→ Exercise:
Look below. Copy each line that has "editing" in it.
### Extracted information
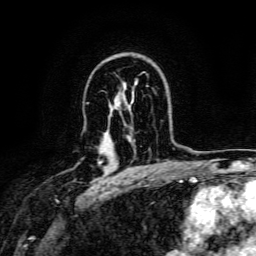
Breast MRI, one axial slice; slice 101 of 134 in the series (ordered by position); cropped to one breast; dynamic contrast-enhanced series, time point 2 of 6 at this slice position (early post-contrast); 3 T; TE 4.7 ms, TR 9 ms; 1.2 mm slice thickness; 256 × 256 image matrix, field of view 170 × 170 mm. Female patient.
Annotated regions visible in this slice (semi-automatically segmented with operator editing):
- enhancing-tissue mask used for the functional tumour volume (all voxels passing the contrast-enhancement thresholds inside the analysis volume; usually the tumour): bounding box <99,160,102,164> (left, top, right, bottom; pixels)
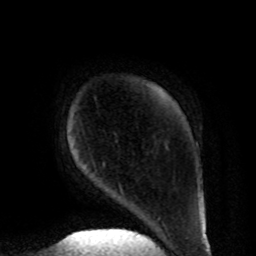
Breast MRI, one axial slice; slice 10 of 80 in the series (ordered by position); cropped to one breast; dynamic contrast-enhanced series, time point 2 of 8 at this slice position (early post-contrast); 1.5 T; TE 4.2 ms, TR 7 ms; 2 mm slice thickness; 256 × 256 image matrix, field of view 185 × 185 mm. Female patient.
Outlined on this slice (semi-automatically segmented with operator editing):
- enhancing-tissue mask used for the functional tumour volume (all voxels passing the contrast-enhancement thresholds inside the analysis volume; usually the tumour): bounding box (x1, y1, x2, y2) in pixels: (95, 170, 125, 197)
######
→ Output of the task:
Annotated regions visible in this slice (semi-automatically segmented with operator editing):
Outlined on this slice (semi-automatically segmented with operator editing):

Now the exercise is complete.